“I think they’re supposed to be dogs.”
“You may have missed your calling in life,” came a man’s voice from behind.
It was a voice he recognized-a voice he knew almost as well as his own. It belonged to the man he had been chasing for months, the man who had set him up in Baghdad and had tried to kill him in Cairo, London, and Paris-Khalid Sheik Alomari.
Harvath wanted it to be a figment of his imagination, but he knew it wasn’t. As he turned and saw the al-Qaeda assassin standing there with a fully automatic machine pistol in his hand, Harvath began to reach for his gun. The problem, though, was that he had left it in his pack to help weigh it down. Defenseless, Harvath did the only other thing he could think of. He yelled for Jillian to run.
FORTY-SEVEN
Call the woman back in here,” commanded Alomari as Jillian disappeared down one of the tunnels. “If I have to go looking for her, I assure you I will make her death as painful as I am going to make yours.”
“Kiss my ass.”
“Wrong answer,” replied the assassin as he stepped forward and struck Harvath across the face with his Steyr tactical machine pistol.
Harvath stumbled backward against the chest. It was all he could do to keep from losing his balance.
“We’ll try this again. Call the woman back in here, now.”
“Call her yourself, asshole,” replied Harvath, who could taste blood in his mouth.
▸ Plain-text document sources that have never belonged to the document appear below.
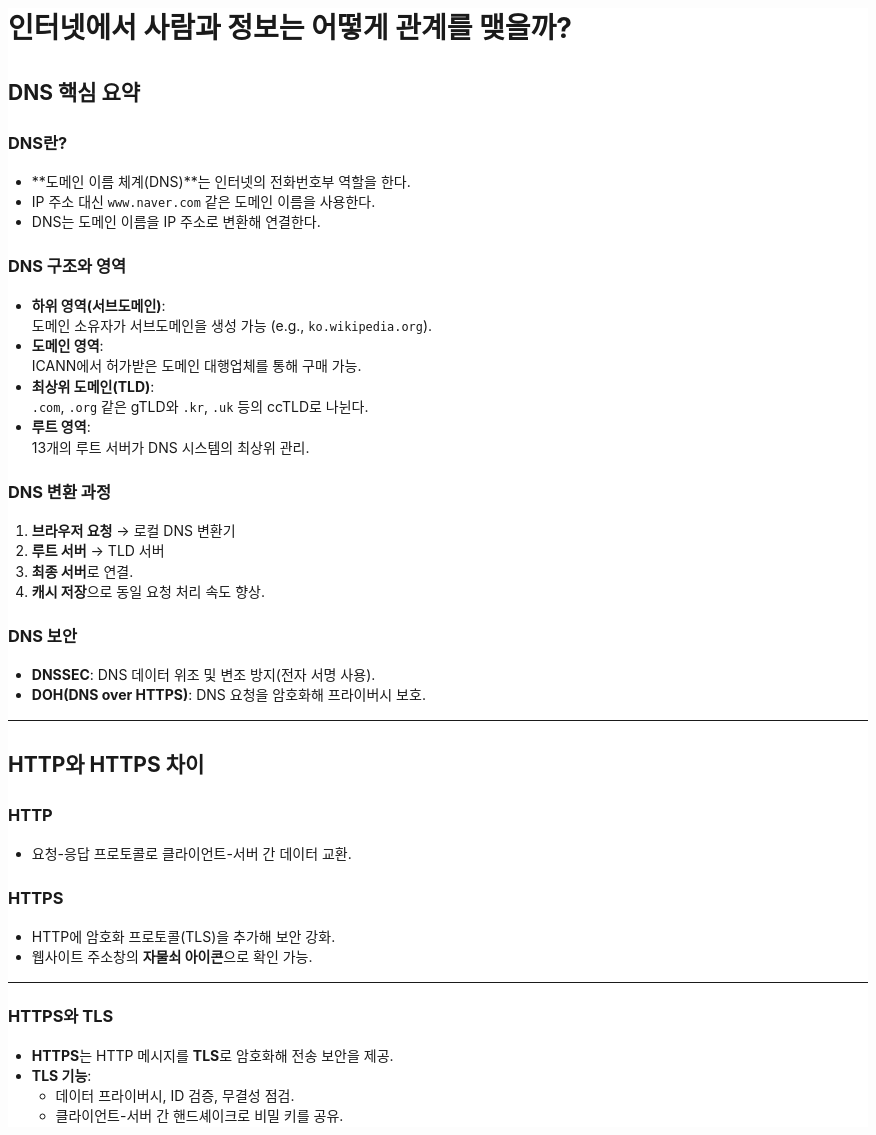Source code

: # 인터넷에서 사람과 정보는 어떻게 관계를 맺을까?

## DNS 핵심 요약

### DNS란?  
- **도메인 이름 체계(DNS)**는 인터넷의 전화번호부 역할을 한다.  
- IP 주소 대신 `www.naver.com` 같은 도메인 이름을 사용한다.  
- DNS는 도메인 이름을 IP 주소로 변환해 연결한다.  

### DNS 구조와 영역  
- **하위 영역(서브도메인)**:  
  도메인 소유자가 서브도메인을 생성 가능 (e.g., `ko.wikipedia.org`).  
- **도메인 영역**:  
  ICANN에서 허가받은 도메인 대행업체를 통해 구매 가능.  
- **최상위 도메인(TLD)**:  
  `.com`, `.org` 같은 gTLD와 `.kr`, `.uk` 등의 ccTLD로 나뉜다.  
- **루트 영역**:  
  13개의 루트 서버가 DNS 시스템의 최상위 관리.  

### DNS 변환 과정  
1. **브라우저 요청** → 로컬 DNS 변환기  
2. **루트 서버** → TLD 서버  
3. **최종 서버**로 연결.  
4. **캐시 저장**으로 동일 요청 처리 속도 향상.  

### DNS 보안  
- **DNSSEC**: DNS 데이터 위조 및 변조 방지(전자 서명 사용).  
- **DOH(DNS over HTTPS)**: DNS 요청을 암호화해 프라이버시 보호.  

---

## HTTP와 HTTPS 차이  

### HTTP  
- 요청-응답 프로토콜로 클라이언트-서버 간 데이터 교환.  

### HTTPS  
- HTTP에 암호화 프로토콜(TLS)을 추가해 보안 강화.  
- 웹사이트 주소창의 **자물쇠 아이콘**으로 확인 가능.  

---

### HTTPS와 TLS  
- **HTTPS**는 HTTP 메시지를 **TLS**로 암호화해 전송 보안을 제공.  
- **TLS 기능**:  
  - 데이터 프라이버시, ID 검증, 무결성 점검.  
  - 클라이언트-서버 간 핸드셰이크로 비밀 키를 공유.  
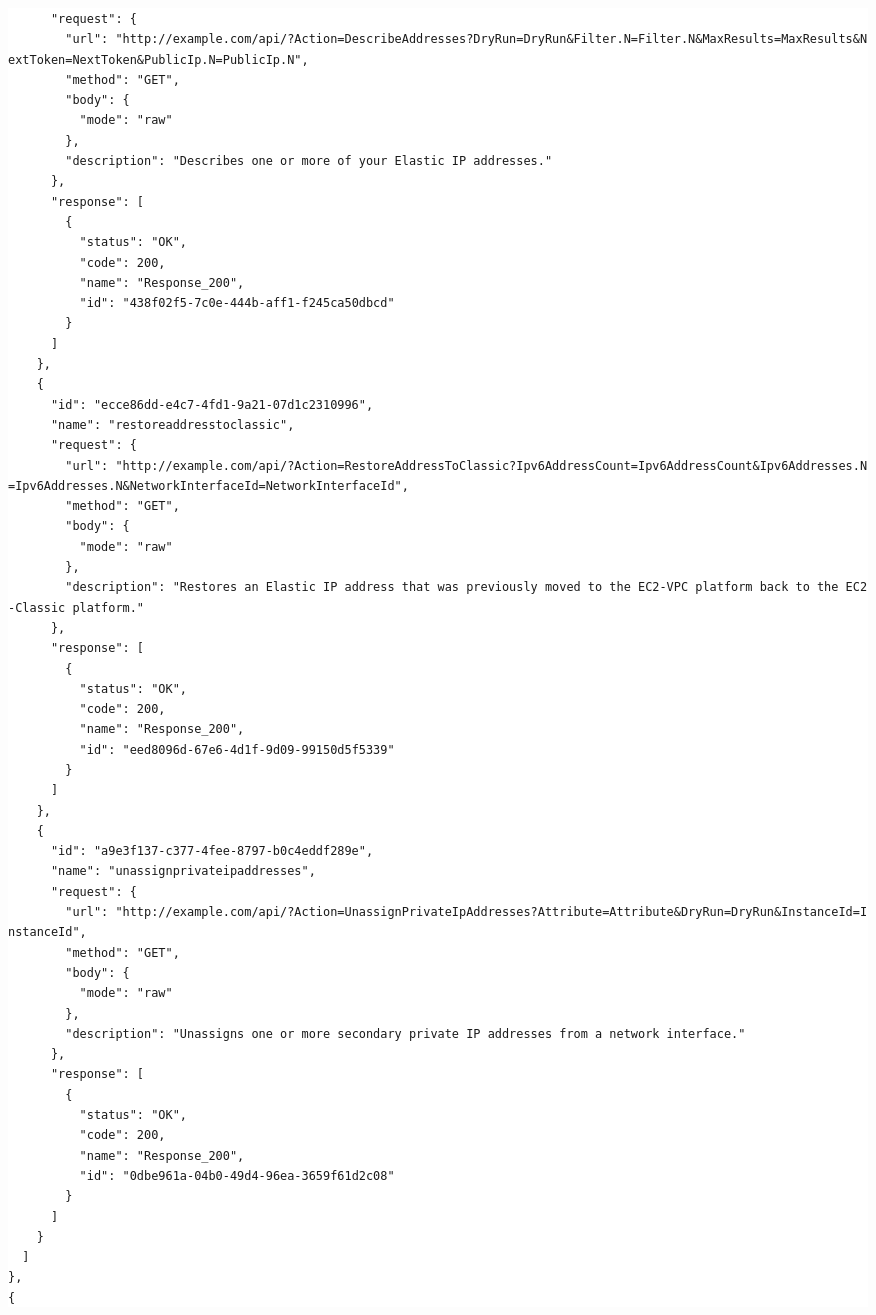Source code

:           "request": {
            "url": "http://example.com/api/?Action=DescribeAddresses?DryRun=DryRun&Filter.N=Filter.N&MaxResults=MaxResults&NextToken=NextToken&PublicIp.N=PublicIp.N",
            "method": "GET",
            "body": {
              "mode": "raw"
            },
            "description": "Describes one or more of your Elastic IP addresses."
          },
          "response": [
            {
              "status": "OK",
              "code": 200,
              "name": "Response_200",
              "id": "438f02f5-7c0e-444b-aff1-f245ca50dbcd"
            }
          ]
        },
        {
          "id": "ecce86dd-e4c7-4fd1-9a21-07d1c2310996",
          "name": "restoreaddresstoclassic",
          "request": {
            "url": "http://example.com/api/?Action=RestoreAddressToClassic?Ipv6AddressCount=Ipv6AddressCount&Ipv6Addresses.N=Ipv6Addresses.N&NetworkInterfaceId=NetworkInterfaceId",
            "method": "GET",
            "body": {
              "mode": "raw"
            },
            "description": "Restores an Elastic IP address that was previously moved to the EC2-VPC platform back to the EC2-Classic platform."
          },
          "response": [
            {
              "status": "OK",
              "code": 200,
              "name": "Response_200",
              "id": "eed8096d-67e6-4d1f-9d09-99150d5f5339"
            }
          ]
        },
        {
          "id": "a9e3f137-c377-4fee-8797-b0c4eddf289e",
          "name": "unassignprivateipaddresses",
          "request": {
            "url": "http://example.com/api/?Action=UnassignPrivateIpAddresses?Attribute=Attribute&DryRun=DryRun&InstanceId=InstanceId",
            "method": "GET",
            "body": {
              "mode": "raw"
            },
            "description": "Unassigns one or more secondary private IP addresses from a network interface."
          },
          "response": [
            {
              "status": "OK",
              "code": 200,
              "name": "Response_200",
              "id": "0dbe961a-04b0-49d4-96ea-3659f61d2c08"
            }
          ]
        }
      ]
    },
    {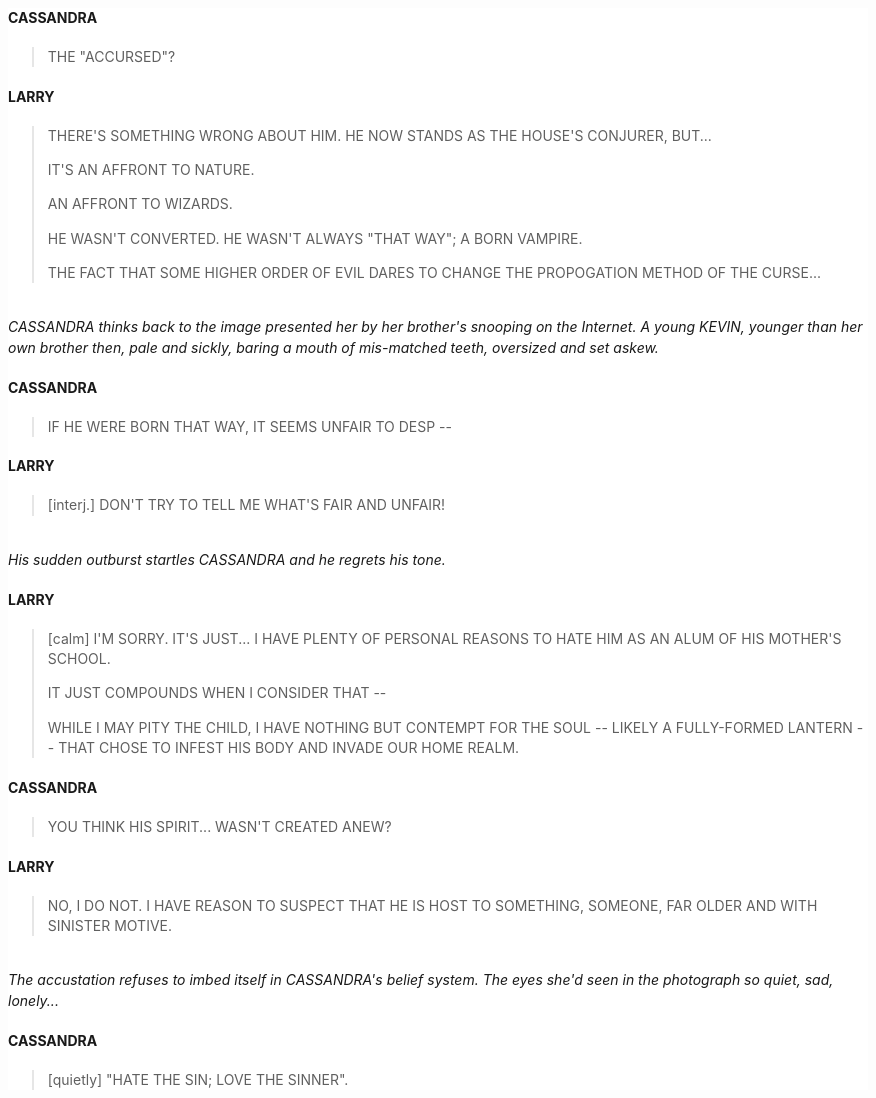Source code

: #### CASSANDRA 

> THE "ACCURSED"?

#### LARRY 

> THERE'S SOMETHING WRONG ABOUT HIM. HE NOW STANDS AS THE HOUSE'S CONJURER, BUT...
> 
> IT'S AN AFFRONT TO NATURE.
> 
> AN AFFRONT TO WIZARDS.
> 
> HE WASN'T CONVERTED. HE WASN'T ALWAYS "THAT WAY"; A BORN VAMPIRE.
> 
> THE FACT THAT SOME HIGHER ORDER OF EVIL DARES TO CHANGE THE PROPOGATION METHOD OF THE CURSE...

<br><I>CASSANDRA thinks back to the image presented her by her brother's snooping on the Internet. A young KEVIN, younger than her own brother then, pale and sickly, baring a mouth of mis-matched teeth, oversized and set askew.</i>

#### CASSANDRA 

> IF HE WERE BORN THAT WAY, IT SEEMS UNFAIR TO DESP --

#### LARRY 

> [interj.] DON'T TRY TO TELL ME WHAT'S FAIR AND UNFAIR!

<br><I>His sudden outburst startles CASSANDRA and he regrets his tone.</i>

#### LARRY 

> [calm] I'M SORRY. IT'S JUST... I HAVE PLENTY OF PERSONAL REASONS TO HATE HIM AS AN ALUM OF HIS MOTHER'S SCHOOL.
> 
> IT JUST COMPOUNDS WHEN I CONSIDER THAT --
> 
> WHILE I MAY PITY THE CHILD, I HAVE NOTHING BUT CONTEMPT FOR THE SOUL -- LIKELY A FULLY-FORMED LANTERN -- THAT CHOSE TO INFEST HIS BODY AND INVADE OUR HOME REALM.

#### CASSANDRA 

> YOU THINK HIS SPIRIT... WASN'T CREATED ANEW?

#### LARRY 

> NO, I DO NOT. I HAVE REASON TO SUSPECT THAT HE IS HOST TO SOMETHING, SOMEONE, FAR OLDER AND WITH SINISTER MOTIVE.

<br><I>The accustation refuses to imbed itself in CASSANDRA's belief system. The eyes she'd seen in the photograph so quiet, sad, lonely...</i>

#### CASSANDRA 

> [quietly] "HATE THE SIN; LOVE THE SINNER".


[//]: # ( 06/06/21  -added)
[//]: # ( 10/13/21  -youtubelink added)
[//]: # ( 11/04/21  -title added)
[//]: # ( 11/24/21  -going with Galantome)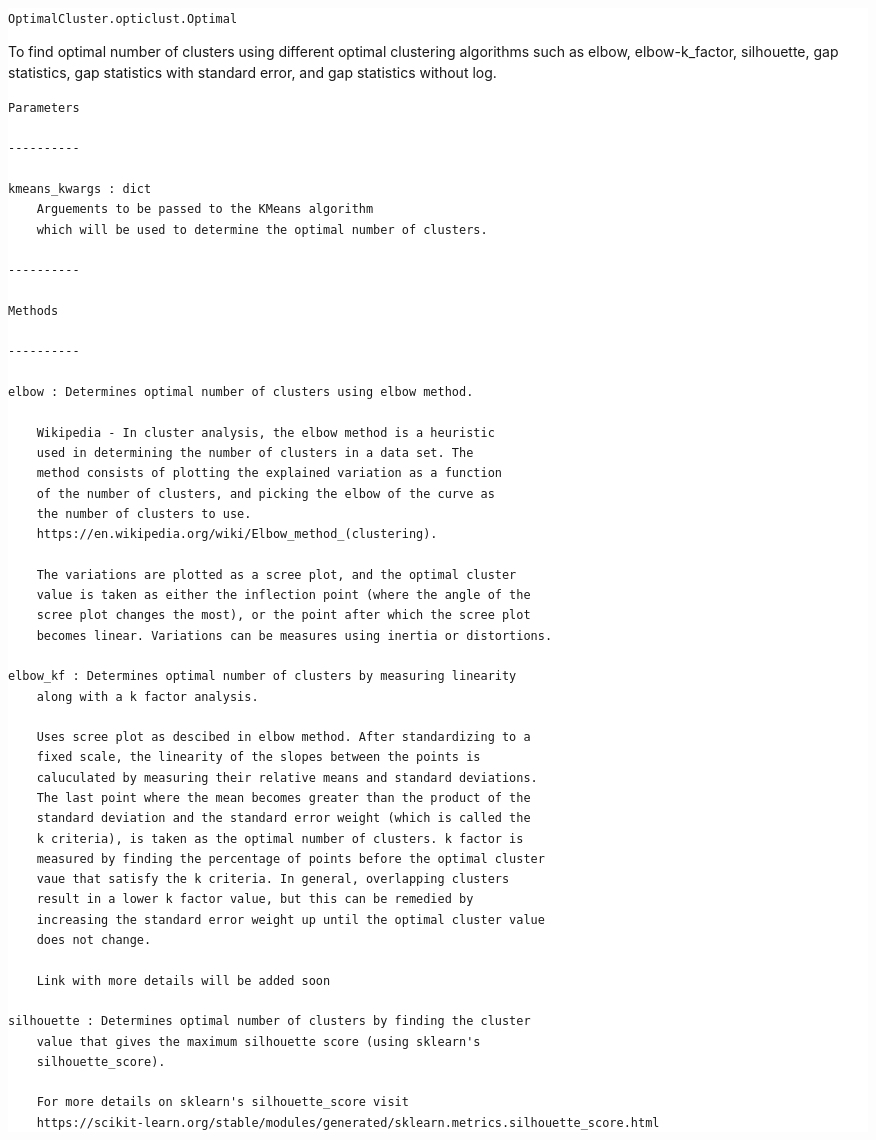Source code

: `OptimalCluster.opticlust.Optimal`

To find optimal number of clusters using different 
    optimal clustering algorithms such as elbow, elbow-k_factor, 
    silhouette, gap statistics, gap statistics with standard 
    error, and gap statistics without log.
    
    Parameters
    
    ----------
    
    kmeans_kwargs : dict
        Arguements to be passed to the KMeans algorithm 
        which will be used to determine the optimal number of clusters.
    
    ----------
    
    Methods
    
    ----------
    
    elbow : Determines optimal number of clusters using elbow method. 
    
        Wikipedia - In cluster analysis, the elbow method is a heuristic 
        used in determining the number of clusters in a data set. The 
        method consists of plotting the explained variation as a function
        of the number of clusters, and picking the elbow of the curve as 
        the number of clusters to use. 
        https://en.wikipedia.org/wiki/Elbow_method_(clustering).
        
        The variations are plotted as a scree plot, and the optimal cluster
        value is taken as either the inflection point (where the angle of the 
        scree plot changes the most), or the point after which the scree plot 
        becomes linear. Variations can be measures using inertia or distortions.
    
    elbow_kf : Determines optimal number of clusters by measuring linearity 
        along with a k factor analysis.
        
        Uses scree plot as descibed in elbow method. After standardizing to a 
        fixed scale, the linearity of the slopes between the points is 
        caluculated by measuring their relative means and standard deviations. 
        The last point where the mean becomes greater than the product of the 
        standard deviation and the standard error weight (which is called the 
        k criteria), is taken as the optimal number of clusters. k factor is 
        measured by finding the percentage of points before the optimal cluster 
        vaue that satisfy the k criteria. In general, overlapping clusters 
        result in a lower k factor value, but this can be remedied by 
        increasing the standard error weight up until the optimal cluster value 
        does not change.  
        
        Link with more details will be added soon
        
    silhouette : Determines optimal number of clusters by finding the cluster 
        value that gives the maximum silhouette score (using sklearn's 
        silhouette_score).
        
        For more details on sklearn's silhouette_score visit 
        https://scikit-learn.org/stable/modules/generated/sklearn.metrics.silhouette_score.html
        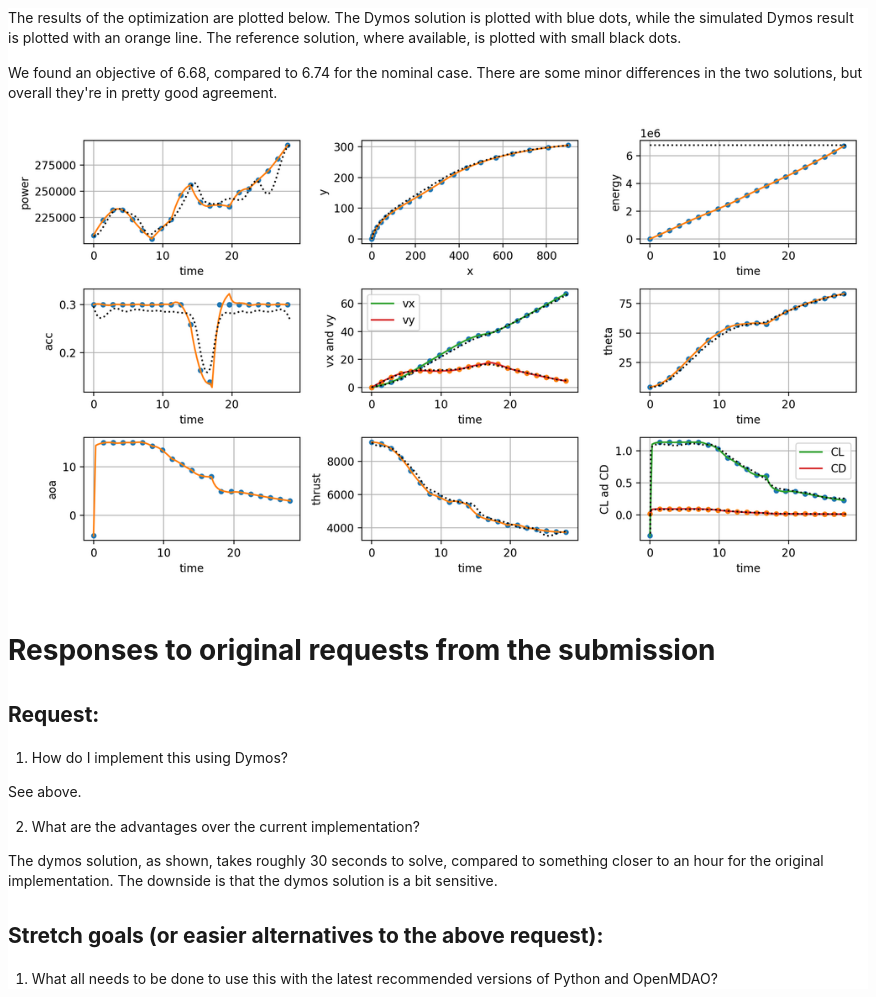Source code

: The results of the optimization are plotted below.
The Dymos solution is plotted with blue dots, while the simulated Dymos result is plotted with an orange line.
The reference solution, where available, is plotted with small black dots.

We found an objective of 6.68, compared to 6.74 for the nominal case.
There are some minor differences in the two solutions, but overall they're in pretty good agreement.

![Dymos eVTOL Optimizaiton Results](results.png)


# Responses to original requests from the submission

## Request:
1. How do I implement this using Dymos?

See above.

2. What are the advantages over the current implementation?

The dymos solution, as shown, takes roughly 30 seconds to solve, compared to something closer to an hour for the original implementation.
The downside is that the dymos solution is a bit sensitive.

## Stretch goals (or easier alternatives to the above request):
1. What all needs to be done to use this with the latest recommended versions of Python and OpenMDAO?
The assassin waved Harvath away from the box with his weapon and said, “Have it your way. She won’t get far. “As Harvath complied, Alomari continued, “I’ve enjoyed watching you on television. It’s unfortunate that al-Jazeera was not able to address your good side.”
“What’s unfortunate,” replied Harvath, clenching his hand into a fist, “is that I wasn’t able to address your good side.”
“You had your chance, though, didn’t you?”
That was a fact Harvath was all too well aware of. “How the hell did you find this place?”
“I’ve been here before,” said Alomari as he raised his TMP and pointed it at Harvath’s chest. “I didn’t think I’d ever come back, but before our mutual friend at Sotheby’s died, she suggested I might want to make a return visit. I would have been here sooner, but it took me a while to find a doctor I could trust to pull your bullet out of my shoulder.”
Harvath hated him for his command of English, as well as all the other languages he used to move so effortlessly around the world carrying out the dirtiest of al-Qaeda’s dirty work. But in his anger, Harvath found some small measure of satisfaction and couldn’t help smiling. One of his bullets in Paris had definitely found its mark.
“You find my injury amusing,” replied the assassin. “I guarantee you it isn’t half as painful as what I intend to inflict upon you and your colleague. Now, take those ice axes from your belt and slowly drop them on the floor.”
Harvath had no intention of doing anything the man asked of him. “If you’re going to shoot me, go ahead and pull the trigger.”
“That would be too easy. I have something else in mind for you. Now drop those axes. I will not ask you again.”
“Fuck you,” Harvath responded.
Alomari stepped forward and struck him again with his weapon, this time twice as hard.
Harvath’s head spun and he saw stars, but he wasn’t going to go down without a fight. Trying to focus on the al-Qaeda operative, he gathered his strength and lunged at the man with all his might.
Despite his shoulder injury, Alomari easily sidestepped the attack and watched as, even with his crampons on, Harvath lost his footing and banged his head against the entrance to one of the tunnels.
Before Harvath could slide to the ground, Alomari was on him. The powerful killer pulled him up by the neck of his parka and then swung his machine pistol around hard into Harvath’s solar plexus, knocking the wind from him. As Harvath doubled over in pain, Alomari came up from below with a searing punch that connected with Harvath’s jaw and snapped his head straight back.
Harvath flailed his arms, trying to grab onto anything to break his fall, but got nothing but air. What finally broke his fall was the icy ground, and when it did, Harvath’s head hit it with such a loud smack it echoed throughout the cavern and into the tunnels. Once again, he saw stars, but this time there was something more, an overwhelming blackness that threatened to completely overcome him. Harvath fought it off. The only hope he had of staying alive was staying conscious. Alomari was playing with him, but the minute Harvath passed out, the assassin would finish him off. He knew it as sure as he knew he never should have left his gun in his backpack.
Rolling over onto his stomach, Harvath struggled to get up onto his knees. When he did, Alomari kicked him hard, right in the ribs and right in the same place he’d been kicked by the security guard at Sotheby’s two days before.